Adept, that is, because of his chosen vocation. In one of many passages that could easily be part of a memoir instead of a novel, Bret muses: "As a writer, it was easy for me to dream up the more viable scenario than the one that had actually played itself out ... (T)his is what a writer does: his life is a maelstrom of lying."
There are more examples of such self-flagellation, which lends credence to critics who have called Ellis a moralist, a label he has also adopted in interviews.
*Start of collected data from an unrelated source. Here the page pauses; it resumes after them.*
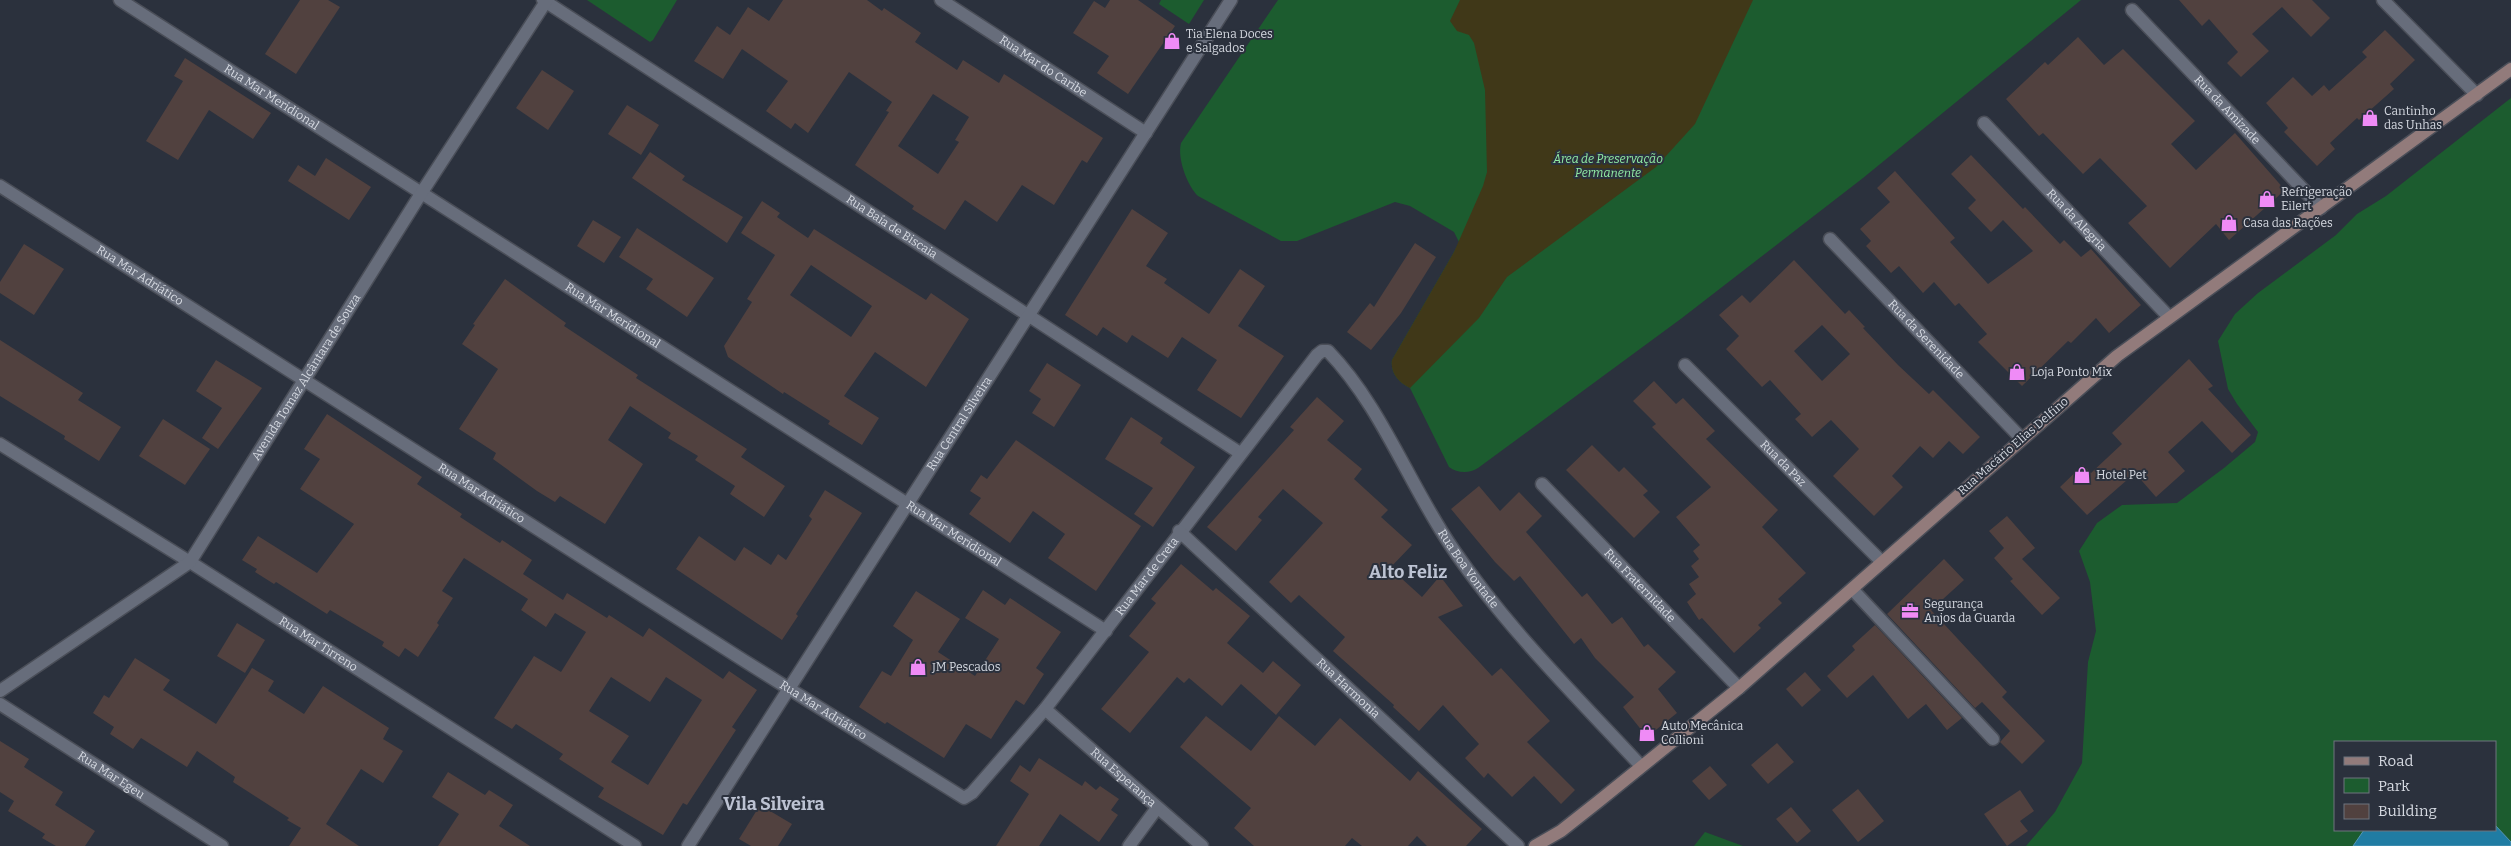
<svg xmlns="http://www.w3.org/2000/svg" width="2511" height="846" viewBox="0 0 2511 846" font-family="Bitter,serif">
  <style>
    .green { fill: #1c5c2f }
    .sand { fill: #403818 }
    .water { fill: #207ca3; stroke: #5698b6 }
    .building { fill: #51413f; fill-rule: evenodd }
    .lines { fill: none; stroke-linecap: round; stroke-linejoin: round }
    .service-casing { stroke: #4a4e58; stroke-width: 15 }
    .minor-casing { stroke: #4a4e58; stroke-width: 15 }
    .secondary-casing { stroke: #4a4e58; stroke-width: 15 }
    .service { stroke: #676d7b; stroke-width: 12 }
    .minor { stroke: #676d7b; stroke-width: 12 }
    .secondary { stroke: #927b7b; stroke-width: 12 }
    .labels { text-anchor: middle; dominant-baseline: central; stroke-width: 4; stroke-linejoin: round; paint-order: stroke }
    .poi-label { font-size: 12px; fill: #d5d9e1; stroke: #2b313d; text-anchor: start }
    .street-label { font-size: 12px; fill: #d5d9e1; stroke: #2b313d }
    .park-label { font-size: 12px; font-style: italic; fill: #91eba4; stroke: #2b313d }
    .district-label { font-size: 18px; font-weight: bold; fill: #bdc3d3; stroke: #2b313d }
  </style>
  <rect width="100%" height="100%" fill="#2b313d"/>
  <g class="green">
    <polygon points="587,0 677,0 653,40 650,42"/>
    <polygon points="1161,0 1204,0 1189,24 1159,4"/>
    <path d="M1278 0H2081L1863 178 1682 318 1478 468C1469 474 1457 473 1449 467L1410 388C1399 383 1390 373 1392 360L1454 252 1459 242 1454 232 1410 206 1395 202 1297 241H1281L1198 196C1187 185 1177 158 1181 143Z"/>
    <polygon points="2511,98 2511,842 2495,825 2495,742 2335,742 2335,830 2364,830 2353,846 2026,846 2055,812 2082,763 2088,662 2096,631 2090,582 2079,551 2097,523 2122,505 2177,503 2224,468 2255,442 2258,432 2237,404 2228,389 2218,341 2235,314 2258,293 2336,235 2357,214 2386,196"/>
    <polygon points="1705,832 1743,846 1694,846"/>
  </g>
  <path class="sand" d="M1460 0H1753L1695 124 1656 167 1507 277 1479 318 1410 388C1399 383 1390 373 1392 360L1454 252 1483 186 1487 172 1485 90 1474 43 1469 35 1457 31 1450 21Z"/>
  <polygon class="water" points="2495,825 2511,842 2511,846 2353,846 2364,830 2495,830"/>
  <g class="building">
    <polygon points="300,0 328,0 340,7 296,74 265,54"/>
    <path d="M783 0H867L882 11 884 8 921 33 915 42 957 70 963 60 999 83 1004 74 1103 138 1087 163 1082 160 1054 205 1022 185 997 222 965 200 945 230 912 209 914 206 855 165 889 112 886 111 892 102 849 72 808 133 795 123 791 129 766 111 788 81 742 49 723 79 694 61 717 26 730 35 748 7 769 21ZM933 94 969 117 955 140 959 142 938 174 898 146Z"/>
    <polygon points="1110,0 1138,0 1175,26 1128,94 1097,73 1109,56 1073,33 1094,1 1105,8"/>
    <polygon points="2179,0 2312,0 2330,18 2311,37 2282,7 2252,34 2269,51 2241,77 2227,63 2238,52 2209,19 2202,26"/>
    <polygon points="2385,30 2415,60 2390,84 2394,89 2359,120 2357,118 2330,143 2335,149 2317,166 2284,132 2288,128 2266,103 2293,77 2312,96 2324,85 2329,91 2367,57 2362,52"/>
    <polygon points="2078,37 2104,65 2123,49 2195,121 2171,144 2196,170 2235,133 2285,190 2229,240 2216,224 2170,268 2128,223 2147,206 2100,158 2083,174 2043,133 2039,136 2006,99 2045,62 2048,65"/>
    <polygon points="185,58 271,113 253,139 209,110 178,160 146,141 183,81 174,76"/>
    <polygon points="542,70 574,91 548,130 516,108"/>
    <polygon points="627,105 659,125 641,155 608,134"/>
    <polygon points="650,152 685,176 682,180 743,217 727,243 632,178"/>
    <polygon points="1971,155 2023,209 2025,207 2060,244 2064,240 2081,257 2091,249 2141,305 2109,333 2096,318 2071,343 2068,341 2022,386 1978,342 1987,334 1959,303 1955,306 1934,282 1923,293 1899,266 1891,273 1866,246 1871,241 1860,229 1890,202 1877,188 1895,171 1955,238 1950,242 1988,284 2033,251 2003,220 1991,232 1968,208 1976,200 1951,174"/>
    <polygon points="326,158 371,187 349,220 288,181 298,165 315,176"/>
    <path d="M762 201 780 213 777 217 808 238 814 229 926 300 931 293 969 319 926 387 875 352 844 396 879 418 862 445 828 424 830 421 784 392 783 394 728 357 724 346 752 302 747 299 775 255 741 233ZM811 265 872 306 851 337 790 295Z"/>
    <polygon points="1132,209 1168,233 1146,266 1167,279 1164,283 1209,314 1240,269 1265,286 1238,326 1284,356 1241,418 1197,390 1217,360 1182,337 1168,358 1132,335 1127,343 1103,327 1097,336 1065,315"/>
    <polygon points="593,220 621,237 604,263 577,246"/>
    <polygon points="637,228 714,278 687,317 646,289 653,279 619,257"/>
    <polygon points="1415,243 1436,257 1401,313 1371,350 1347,332 1370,303 1374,307"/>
    <polygon points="24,244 64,269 34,315 0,293 0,282"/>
    <path d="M1794 260 1845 314 1849 310 1865 327 1863 328 1898 365 1929 394 1933 390 1980 437 1963 454 1949 441 1933 458 1920 446 1892 476 1903 487 1874 516 1833 476 1859 449 1831 420 1812 437 1795 419 1801 414 1770 380 1762 387 1726 349 1739 336 1719 315 1742 295 1750 303ZM1822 325 1850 354 1822 381 1794 351Z"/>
    <polygon points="505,279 566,323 564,326 638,375 636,378 747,449 741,457 785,486 764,517 730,494 735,486 695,460 698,456 668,438 671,433 630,406 608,440 643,464 605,524 560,496 555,502 537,491 493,459 496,453 459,429 498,369 462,344 475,325 473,324"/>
    <polygon points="0,340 83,393 78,400 121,427 99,461 64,439 65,436 0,396"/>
    <polygon points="2189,359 2213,386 2208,389 2251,435 2232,453 2202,421 2168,452 2185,471 2156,497 2135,473 2087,515 2060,487 2083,465 2091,473 2122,444 2112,433"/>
    <polygon points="216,360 262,388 218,449 202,438 222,408 196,391"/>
    <polygon points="1047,363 1081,385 1054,427 1032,413 1041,399 1029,391"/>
    <polygon points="1654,381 1676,404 1683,398 1715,431 1706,439 1778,510 1762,527 1806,573 1778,599 1782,603 1758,625 1761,628 1734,653 1702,618 1699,620 1687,602 1696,594 1689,584 1699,577 1691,566 1699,559 1693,551 1700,545 1676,517 1711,487 1652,427 1656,424 1633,401"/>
    <polygon points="1317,397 1344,421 1327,440 1362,469 1354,479 1388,510 1381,517 1412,545 1390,568 1422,597 1440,576 1463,606 1438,617 1492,676 1501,668 1550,721 1527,742 1575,790 1561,804 1534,776 1512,797 1488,773 1484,778 1465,758 1479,744 1443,705 1419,731 1393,707 1394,705 1333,651 1345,637 1299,595 1291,603 1269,582 1323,523 1283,489 1258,517 1262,520 1236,551 1207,527 1294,430 1290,427"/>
    <path d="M327 414 422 477 417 484 462 514 460 517 500 543 502 540 532 560 523 574 563 600 567 593 607 618 609 615 643 637 649 628 723 679 729 671 757 690 732 727 736 730 687 805 683 803 663 835 598 797 604 788 559 759 563 754 516 724 512 729 494 718 534 656 561 672 586 632 555 613 546 627 521 610 528 599 464 558 442 591 453 598 437 623 439 625 418 657 405 648 399 657 382 646 384 642 330 610 327 614 276 582 274 584 255 572 257 569 242 560 258 536 317 573 354 524 300 489 320 459 304 449ZM611 677 650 702 666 677 702 700 648 785 611 762 629 736 589 711Z"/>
    <polygon points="1131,417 1163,438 1160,443 1195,467 1153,527 1134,514 1153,488 1105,459"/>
    <polygon points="163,419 210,449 185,485 139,456"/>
    <polygon points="1016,440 1141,526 1096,591 1048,558 1065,534 1033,511 1010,543 969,514 981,498 970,491 981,475 987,479"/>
    <polygon points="1592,445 1619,472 1624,467 1648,491 1643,495 1660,512 1634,538 1566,470"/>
    <polygon points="1479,486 1500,511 1519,492 1542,516 1526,532 1582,597 1587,593 1612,624 1622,617 1644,647 1648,644 1676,672 1658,689 1677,713 1647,737 1623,707 1634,697 1595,658 1581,638 1574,644 1520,576 1514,581 1495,562 1451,509"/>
    <polygon points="825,490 862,513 796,614 798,616 782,640 676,569 699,536 735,561 744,547 771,565 778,554 786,560 812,519 809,516"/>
    <polygon points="2007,516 2035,548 2022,559 2060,598 2042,615 2010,581 2013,579 1994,558 2004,548 1989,531"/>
    <polygon points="1944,559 1964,580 1931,610 2007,692 2002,697 2045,741 2022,764 2000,742 2010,731 1982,702 1975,708 1887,614"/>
    <polygon points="1181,564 1213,591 1216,588 1250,616 1227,643 1263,673 1273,661 1301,685 1276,715 1241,684 1222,706 1189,678 1184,683 1177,677 1130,733 1101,709 1149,652 1129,636 1156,603 1151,599"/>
    <polygon points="983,590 1005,605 1010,598 1061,632 1036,668 1044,674 1024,705 1016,700 991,739 966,724 944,758 887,722 885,724 859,707 882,671 891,676 913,640 893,626 916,591 960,619 938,652 975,676 999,639 965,618"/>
    <polygon points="237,623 265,640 245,673 217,656"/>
    <polygon points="1875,625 1962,718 1947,730 1926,704 1908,719 1873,675 1847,698 1827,676 1855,650 1852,646"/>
    <polygon points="135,658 170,680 163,690 216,724 252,668 274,681 268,691 304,714 323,686 389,728 383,739 403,751 383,783 361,769 326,824 359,846 289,846 301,828 287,820 289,818 233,782 235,777 197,751 187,767 141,738 133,749 110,734 114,727 93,713 104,695 109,698"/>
    <polygon points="1805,672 1821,690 1802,707 1786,689"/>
    <polygon points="1206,716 1251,751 1279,716 1315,746 1340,718 1410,781 1418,771 1482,829 1466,846 1427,846 1417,836 1408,846 1362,846 1352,838 1345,846 1254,846 1234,828 1251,808 1180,747"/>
    <polygon points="0,741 29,759 24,767 63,792 55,805 95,831 85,846 56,846 42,838 45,834 8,811 14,801 0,792"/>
    <polygon points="1777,743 1794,762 1768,784 1751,765"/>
    <polygon points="1039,758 1082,786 1085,781 1096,790 1100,786 1119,799 1111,810 1118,815 1099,842 1060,814 1039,846 996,846 1029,794 1010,781 1020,765 1030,772"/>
    <polygon points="1710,766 1727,785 1709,800 1692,781"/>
    <polygon points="448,772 485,795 489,790 513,805 499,826 530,846 438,846 459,814 432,797"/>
    <polygon points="1858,789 1884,821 1858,842 1832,810"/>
    <polygon points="2020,790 2034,811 2020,821 2028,831 2007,846 1984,814"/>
    <polygon points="760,805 792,824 778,846 751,846 739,839"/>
    <polygon points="1791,807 1811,831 1797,843 1776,819"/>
  </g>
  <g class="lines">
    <g class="service-casing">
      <polyline id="service" points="1852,589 1993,739"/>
    </g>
    <g class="minor-casing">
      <g id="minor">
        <path id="s1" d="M120 0 1106 631"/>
        <path id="s2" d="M543 0 1240 453"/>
        <path id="s3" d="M941 0 1146 133"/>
        <polyline points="2383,0 2477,95"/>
        <path id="s4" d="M2132 10 2321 208"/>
        <path id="s5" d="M1984 123 2169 317"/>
        <path id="s6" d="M0 186 743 660 964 798 972 793 1045 709 1317 355 1322 351H1328C1382 407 1409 485 1453 549 1507 628 1576 696 1641 766"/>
        <path id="s7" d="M1830 239 2021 438"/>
        <path id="s8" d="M1685 365 1882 562"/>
        <path id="s9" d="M0 444 190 562 635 846"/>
        <path id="s10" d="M1542 484 1739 688"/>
        <path id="s11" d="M1179 531 1518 846"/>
        <path id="s12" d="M0 691 190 562 422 192 547 0"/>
        <path id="s13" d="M0 704 222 846"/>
        <path id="s14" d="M1045 709 1202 846"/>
        <path id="s15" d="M688 846 1231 0"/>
        <polyline points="1129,846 1157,808"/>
      </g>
    </g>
    <g class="secondary-casing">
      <polyline id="secondary" points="1535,846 1561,831 1599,801 1739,688 2117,356 2511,69"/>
    </g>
    <use href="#service" class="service"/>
    <use href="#minor" class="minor"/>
    <use href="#secondary" class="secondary"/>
  </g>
  <defs>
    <g id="shop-bare" transform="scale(1.35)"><path d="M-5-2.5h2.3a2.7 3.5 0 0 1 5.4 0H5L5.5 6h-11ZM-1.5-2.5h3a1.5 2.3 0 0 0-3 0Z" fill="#ef8bf6" stroke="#2b313d" stroke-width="2.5" paint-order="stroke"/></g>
    <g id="office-bare" transform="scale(1.35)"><path d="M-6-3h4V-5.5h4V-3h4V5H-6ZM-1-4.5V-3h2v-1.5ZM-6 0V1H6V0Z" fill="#ef8bf6" stroke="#2b313d" stroke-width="2.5" paint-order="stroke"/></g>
  </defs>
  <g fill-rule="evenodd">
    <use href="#shop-bare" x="1172" y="41"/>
    <use href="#shop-bare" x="2370" y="118"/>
    <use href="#shop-bare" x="2267" y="199"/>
    <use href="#shop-bare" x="2229" y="223"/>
    <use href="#shop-bare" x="2017" y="372"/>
    <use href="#shop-bare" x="2082" y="475"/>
    <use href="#office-bare" x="1910" y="611"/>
    <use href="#shop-bare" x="918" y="667"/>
    <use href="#shop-bare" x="1647" y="733"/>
  </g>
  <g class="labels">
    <g class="poi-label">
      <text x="1186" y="34">Tia Elena Doces<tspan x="1186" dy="14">e Salgados</tspan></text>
      <text x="2384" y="111">Cantinho<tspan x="2384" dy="14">das Unhas</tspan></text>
      <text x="2281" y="192">Refrigeração<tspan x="2281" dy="14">Eilert</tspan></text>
      <text x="2243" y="223">Casa das Rações</text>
      <text x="2031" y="372">Loja Ponto Mix</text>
      <text x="2096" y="475">Hotel Pet</text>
      <text x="1924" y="604">Segurança<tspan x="1924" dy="14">Anjos da Guarda</tspan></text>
      <text x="932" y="667">JM Pescados</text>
      <text x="1661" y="726">Auto Mecânica<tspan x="1661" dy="14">Collioni</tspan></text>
    </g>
    <g class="street-label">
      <text stroke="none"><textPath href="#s3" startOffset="122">Rua Mar do Caribe</textPath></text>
      <text stroke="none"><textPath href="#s1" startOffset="180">Rua Mar Meridional</textPath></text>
      <text stroke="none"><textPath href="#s4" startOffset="138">Rua da Amizade</textPath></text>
      <text stroke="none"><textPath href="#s5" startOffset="134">Rua da Alegria</textPath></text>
      <text stroke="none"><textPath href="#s2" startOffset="416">Rua Baía de Biscaia</textPath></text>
      <text stroke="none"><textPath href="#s6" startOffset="166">Rua Mar Adriático</textPath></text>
      <text stroke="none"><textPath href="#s1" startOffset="585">Rua Mar Meridional</textPath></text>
      <text stroke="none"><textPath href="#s7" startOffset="139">Rua da Serenidade</textPath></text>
      <text stroke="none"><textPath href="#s12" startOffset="448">Avenida Tomaz Alcântara de Souza</textPath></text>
      <text stroke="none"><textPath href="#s15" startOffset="502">Rua Central Silveira</textPath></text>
      <text transform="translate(2013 446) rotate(-41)">Rua Macário Elias Delfino</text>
      <text stroke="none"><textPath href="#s8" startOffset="139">Rua da Paz</textPath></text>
      <text stroke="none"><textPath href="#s6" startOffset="571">Rua Mar Adriático</textPath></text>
      <text stroke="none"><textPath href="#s1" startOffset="990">Rua Mar Meridional</textPath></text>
      <text stroke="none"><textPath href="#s6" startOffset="1981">Rua Boa Vontade</textPath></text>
      <text stroke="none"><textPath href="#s6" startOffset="1430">Rua Mar de Creta</textPath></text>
      <text stroke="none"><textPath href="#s10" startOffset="141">Rua Fraternidade</textPath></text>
      <text stroke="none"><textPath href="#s9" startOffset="376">Rua Mar Tirreno</textPath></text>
      <text stroke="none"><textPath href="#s11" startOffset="231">Rua Harmonia</textPath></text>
      <text stroke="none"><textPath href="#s6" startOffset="976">Rua Mar Adriático</textPath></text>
      <text stroke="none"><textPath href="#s13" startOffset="132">Rua Mar Egeu</textPath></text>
      <text stroke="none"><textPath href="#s14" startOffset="104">Rua Esperança</textPath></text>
    </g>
    <g class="park-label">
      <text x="1608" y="159">Área de Preservação<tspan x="1608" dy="14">Permanente</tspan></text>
    </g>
    <g class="district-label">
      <text x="1408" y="572">Alto Feliz</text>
      <text x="774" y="804">Vila Silveira</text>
    </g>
  </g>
  <rect x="2334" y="741" width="162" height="90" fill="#2b313d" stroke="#6f747f"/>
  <rect x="2344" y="757" width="25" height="8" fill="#927b7b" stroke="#6f747f"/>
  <text x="2378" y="766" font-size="15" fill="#d5d9e1">Road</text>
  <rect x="2344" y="778" width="25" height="15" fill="#1c5c2f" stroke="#6f747f"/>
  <text x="2378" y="791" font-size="15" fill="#d5d9e1">Park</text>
  <rect x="2344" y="804" width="25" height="15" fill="#51413f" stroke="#6f747f"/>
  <text x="2378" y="816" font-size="15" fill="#d5d9e1">Building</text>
</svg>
In fact, Lunar Park might present the strongest argument yet for Ellis as moralist. While lawless characters of Zero drifted indolently through their lives, and Psycho and Glamorama used violence as a metaphor for the soullessness of the 80's, Park is less about an era than about the personal journey of a sinner, who must do penance for his or her transgressions. I won't spoil the plot by offering more details, but Ellis plumbs the depths of his character's troubled past and offers redemption -- with a price. It's a different kind of Ellis novel, offering the sort of restraint that might have saved Psycho from vilification and a level of character development absent from Zero.
"As a writer you slant all evidence in favor of the conclusions you want to produce, and you rarely tilt in favor of the truth," Ellis writes. Maybe so, yet Lunar Park tracks closer to a truth more readers will identify with than any of Ellis' previous books. His fictional alter ego still clings to vestiges of his old life (toking up at a party, dalliances with a graduate student), but the questions that haunt him are more universal -- his relationship with his father and his family, indeed, the very point of his existence. It's a shift that marks Ellis' maturity much more than the requisite move to the 'burbs.